Removing race information from cardiovascular risk calculators—which predict the probability of developing heart disease—doesn’t affect patients’ risk scores, according to a study by Weill Cornell Medicine and NewYork-Presbyterian investigators.
The study published in JAMA Cardiology on Dec. 6 adds to a growing body of evidence questioning the use of race in medical decision-making. Currently, doctors use cardiovascular risk assessments that include personal health information, gender and race to gauge how likely a person is to develop heart disease. The risk score can then guide lifestyle changes and medications to prevent disease.
This study demonstrated that removing race from the atherosclerotic cardiovascular pooled cohort risk equations didn’t change a patient’s risk score. Moreover, adding social determinants of health into the equation didn’t have an effect.
“The major takeaway is we need to rethink the idea of race in cardiovascular risk prediction,” said lead author Dr. Arnab Ghosh, assistant professor of medicine at Weill Cornell Medicine and a hospitalist at NewYork-Presbyterian/Weill Cornell Medical Center. “We need to start thinking about race as a social construct that affects people over the course of their lives, not a biological construct.”
Indeed, the paradigm is changing. Last month, the American Heart Association developed a new cardiovascular risk calculator which dropped the race factor.

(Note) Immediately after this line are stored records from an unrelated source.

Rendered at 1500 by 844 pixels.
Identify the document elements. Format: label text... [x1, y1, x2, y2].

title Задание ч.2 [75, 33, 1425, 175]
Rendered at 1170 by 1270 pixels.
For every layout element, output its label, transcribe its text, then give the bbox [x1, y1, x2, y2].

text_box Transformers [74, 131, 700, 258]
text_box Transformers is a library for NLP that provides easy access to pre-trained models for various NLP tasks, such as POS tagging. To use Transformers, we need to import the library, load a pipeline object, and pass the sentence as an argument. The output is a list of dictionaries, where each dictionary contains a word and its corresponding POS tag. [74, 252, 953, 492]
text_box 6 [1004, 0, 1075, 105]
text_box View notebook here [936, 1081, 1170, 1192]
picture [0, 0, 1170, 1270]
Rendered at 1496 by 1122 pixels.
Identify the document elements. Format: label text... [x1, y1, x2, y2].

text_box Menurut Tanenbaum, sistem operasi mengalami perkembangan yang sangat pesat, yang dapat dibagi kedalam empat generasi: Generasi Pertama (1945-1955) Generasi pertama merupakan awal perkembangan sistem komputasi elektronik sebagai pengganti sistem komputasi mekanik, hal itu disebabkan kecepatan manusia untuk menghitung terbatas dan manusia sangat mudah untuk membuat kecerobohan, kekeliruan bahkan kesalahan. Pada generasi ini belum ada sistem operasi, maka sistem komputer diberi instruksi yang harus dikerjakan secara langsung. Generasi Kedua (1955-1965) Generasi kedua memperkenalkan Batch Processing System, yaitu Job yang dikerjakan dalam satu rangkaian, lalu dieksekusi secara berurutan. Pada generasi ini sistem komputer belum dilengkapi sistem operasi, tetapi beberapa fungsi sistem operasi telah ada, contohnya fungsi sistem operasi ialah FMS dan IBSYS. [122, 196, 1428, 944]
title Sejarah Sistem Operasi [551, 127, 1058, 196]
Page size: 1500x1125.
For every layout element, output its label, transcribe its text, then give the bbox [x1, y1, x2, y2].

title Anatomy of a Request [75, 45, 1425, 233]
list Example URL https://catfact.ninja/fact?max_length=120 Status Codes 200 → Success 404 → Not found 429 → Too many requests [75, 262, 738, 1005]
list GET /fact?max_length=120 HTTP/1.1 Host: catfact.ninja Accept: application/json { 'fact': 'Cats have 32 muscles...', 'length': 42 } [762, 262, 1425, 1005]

“As we increasingly recognize race as a social construct, we move closer to understanding the underlying mechanisms for disparities in healthcare. Continued work in this space can hopefully lead to developing and implementing interventions for improved equity in our healthcare system," added senior author Dr. Parag Goyal, Etingin Family Clinical Scholar, associate professor of medicine at Weill Cornell Medicine and attending physician at NewYork-Presbyterian/Weill Cornell Medical Center.
Does Race Have a Role in Risk Calculations?
The use of race in clinical decision-making has come under greater scrutiny over the last few years. For example, many healthcare institutions have removed race from kidney function calculations because studies showed it contributed to delayed kidney care for Black patients. Similarly, studies have shown that the use of race and ethnicity in lung function assessment leads to the underdiagnosis of Black patients with lung disease.
Considering these developments, Dr. Ghosh and his colleagues wanted to test how removing race in cardiovascular risk assessment calculations affected accuracy, if at all. The team analyzed data from the Reasons for Geographic And Racial Differences in Stroke (REGARDS) study, which includes over 30,000 Black and white participants, aged 45 to 79, who are followed over time. Dr. Ghosh’s study included 12,000 of these participants and analyzed outcomes for up to 10 years. Dr. Monika M. Safford, the John J. Kuiper professor of medicine and chief of the division of general internal medicine at Weill Cornell Medicine, leads the large ancillary study to REGARDS that focuses on heart-related outcomes, complementing the stroke focus of the parent study; the REGARDS-MI ancillary study group spawned this study.
“The orthodoxy was racial differences in cardiovascular outcomes require us to look at these groups differently,” said Dr. Ghosh, who is also a fellow of the Cornell Center for Health Equity. “But we wanted to assess whether that supposition holds up empirically.”
Race as a Social Construct, not Biological
Despite the well-documented racial and ethnic disparities in heart disease outcomes, Dr. Ghosh and his colleagues were surprised to find that race and social determinants of health didn’t have any effect on risk outcome. They concluded that measuring risk factors like blood pressure, diabetes status and cholesterol, which are used in the calculators, can accurately predict risk without using race.
“The social impact of race on one’s blood pressure and other health factors are still present, which may explain the predictive power of the calculators even without using race explicitly,” he said.
In addition, the older age of participants in the REGARDS study may explain why social determinants didn’t impact risk calculations. Dr. Ghosh explained that the effects of social determinants of health, such as living in a segregated neighborhood or experiencing racism, accumulate over a lifetime and may lead to health issues such as high blood pressure or cholesterol. Thus, adding early-life social determinants of health as separate factors doesn’t make a difference since their effects are incorporated into the patient’s measured cardiovascular risk factors related to health.
Next, Dr. Ghosh and his colleagues will be assessing the use of race and social determinants in risk calculations across patient lifespan. They plan to apply machine learning algorithms to develop risk prediction models that incorporate numerous traditional cardiovascular risk factors and nontraditional ones, such as the effects of living in communities impacted by policies that promoted racial segregation.
"It’s essential for clinicians and scientists to consider how to appropriately address the health effects of race as a social construct, which has contributed to health disparities in cardiovascular outcomes," said Dr. Ghosh.
This study was supported by cooperative agreement U01 NS041588 co-funded by the National Institute of Neurological Disorders and Stroke and the National Institute on Aging, and R01HL165452 from the National Heart, Lung and Blood Institute of the National Institutes of Health, Department of Health and Human Services.